E os Boris? Era uma família de judeus franceses, riquíssima, residente no litoral do Ceará. Proprietária de grandes capitais e bens materiais. A Casa Boris Fréres, fundada em 1869 pelos irmãos Alphonse e Thedore, é quem dava o norte para o estado. Era a maior importadora e exportadora, inclusive em outros estados. O ferro fundido do Theatro José de Alencar foi importado por eles. A diversidade comercial dos Boris era vencedora em diversos ramos, seguros, afretamento de navios, exportação e financeira. Foram eles os agenciadores de volumoso impréstimo feito ao Ceará pelo banqueiro francês Louis Dreyfus.

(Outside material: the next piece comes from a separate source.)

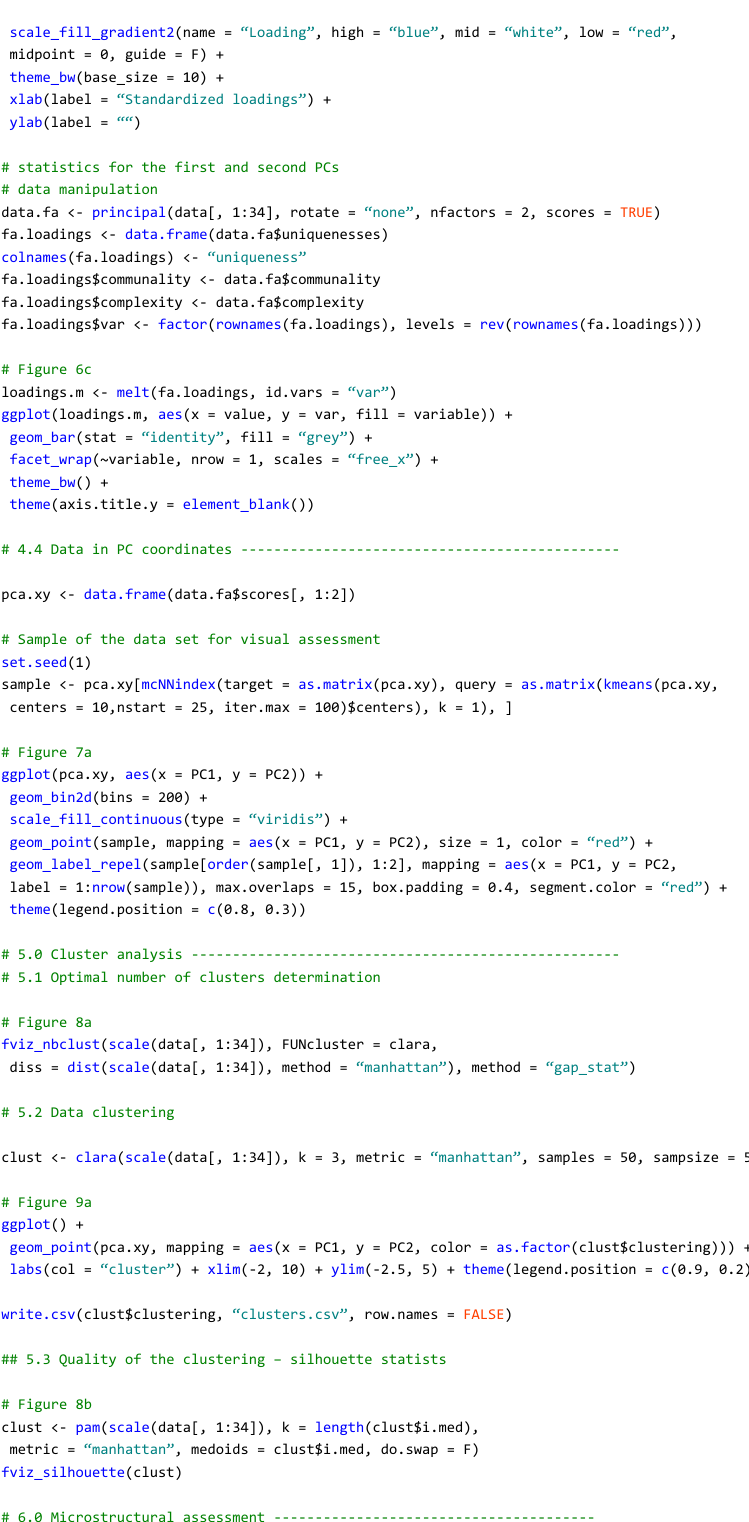
# Figure 8b clust <- pam(scale(data[, 1:34]), k = length(clust$i.med), metric = “manhattan”, medoids = clust$i.med, do.swap = F) fviz_silhouette(clust)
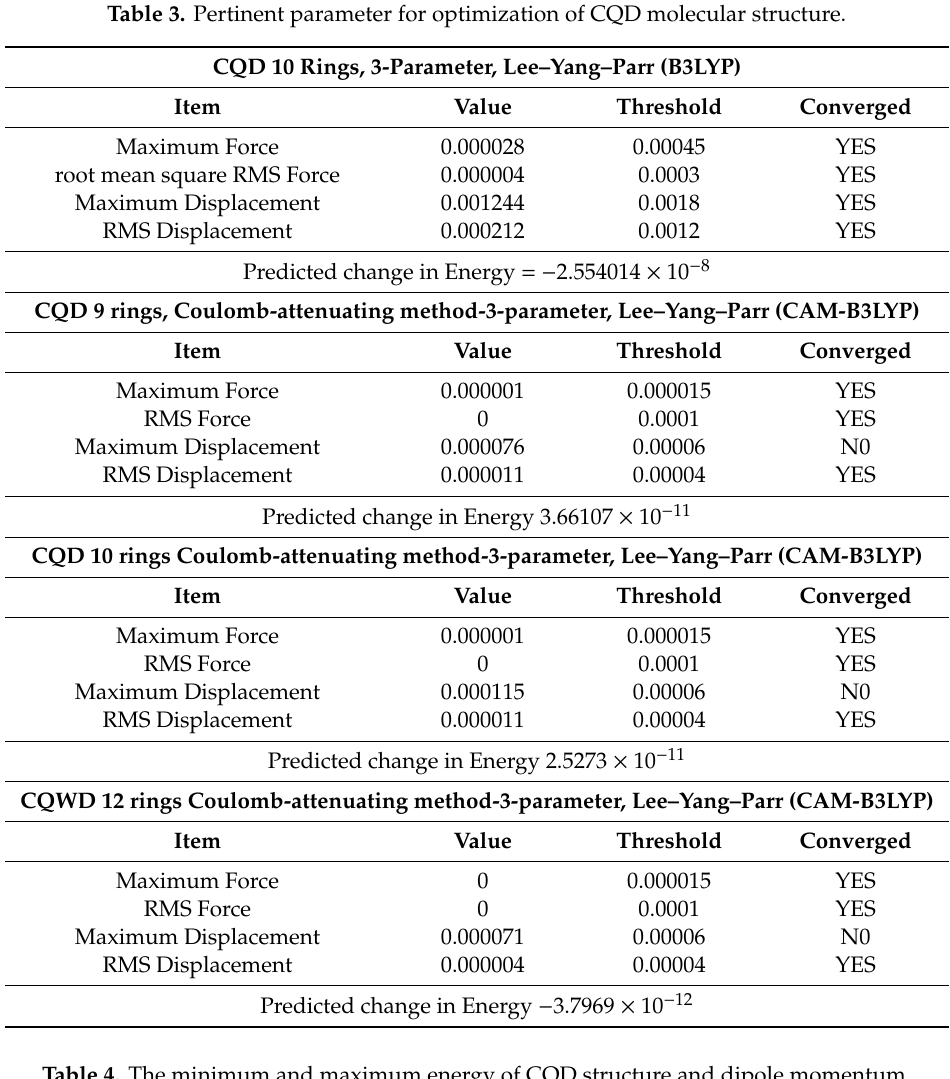
Table 4. The minimum and maximum energy of CQD structure and dipole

A casa comercial Boris Fréres tinha sede na região da praia de Iracema, próxima à alfândega e se constituía numa das maiores edificações da época. Era vista desde os navios que se aproximavam ou se distanciavam da cidade. A fama da família pelo estado era tanta que na visão dos matutos o mar era da família.

Um comentário:

Claude Bloc disse...

José do Vale,

Fiquei surpresa por você conhecer também a "lenda" do "Açude Boris".
O interessante é que esta história é fato: muita gente vinda do interior acabava acreditando que aquilo (mar) fosse mesmo um açude colossal.
Um morador (Manuel Dantas de Freitas) lá da Serra Verde (fazenda onde cresci), em 1955 veio a Fortaleza pela primeira vez, com o objetivo de cuidar de meu avô (Georges Bloc), acometido de câncer, e que, rebelde, não aceitava enfermeiros/as estranhos/as para lhe aplicar injeções e para alimentá-lo.
A amizade entre Seu manuel e meu avô estava enraizada em momentos de pescaria e caça acontecidas na fazenda. Ambos se repeitavam e se entendiam, embora a comunicação fosse difícil, devido ao pouco domínio de Georges Bloc em relação à Língua Portuguesa. "Eu peguei um grrrosso"! dizia meu avô com sotaque carregado, quando pegava uma traíra de maior porte... Então, Seu Manuel o acompanhava sempre nessas empreitadas, ora pescando, ora caçando marreco ou galinha d'agua, e também o acompanhou até seu último suspiro.
Foi aí, depois desse último momento, que meio abafado pelos acontecimentos, Seu Manuel foi levado até a casa de meu tio Bertrand Boris (irmão de minha avó, Huguette Bloc Boris) que ficava na Praia de Iracema e, nesse dia, ele viu pela primeira vez o mar. Admirado com aquela imensidão de água, indagou para Tio Bertrand: "esse açudão aí é o tal do açude dos Boris"?
Será lenda, será verdade? Sei que com Seu Manuel ocorreu tal qual se conta.